Content starts

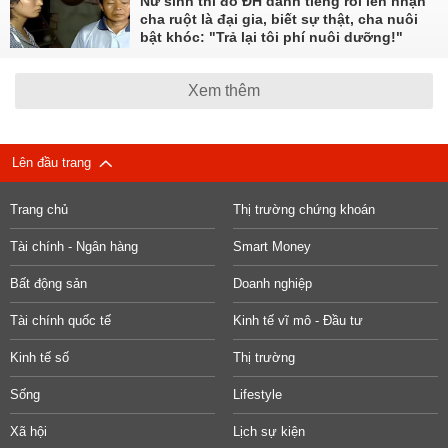
Nữ sinh thi đỗ ĐH danh tiếng rồi lén nhận
cha ruột là đại gia, biết sự thật, cha nuôi
bật khóc: "Trả lại tôi phí nuôi dưỡng!"
Xem thêm
Lên đầu trang
Trang chủ
Thị trường chứng khoán
Tài chính - Ngân hàng
Smart Money
Bất động sản
Doanh nghiệp
Tài chính quốc tế
Kinh tế vĩ mô - Đầu tư
Kinh tế số
Thị trường
Sống
Lifestyle
Xã hội
Lịch sự kiện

Content ends

DIRECTIVE |
Reproduce the whole of the data, word for word, and omit its pictures.

RESPONSE AREA |
Nữ sinh thi đỗ ĐH danh tiếng rồi lén nhận
cha ruột là đại gia, biết sự thật, cha nuôi
bật khóc: "Trả lại tôi phí nuôi dưỡng!"
Xem thêm
Lên đầu trang
Trang chủ
Thị trường chứng khoán
Tài chính - Ngân hàng
Smart Money
Bất động sản
Doanh nghiệp
Tài chính quốc tế
Kinh tế vĩ mô - Đầu tư
Kinh tế số
Thị trường
Sống
Lifestyle
Xã hội
Lịch sự kiện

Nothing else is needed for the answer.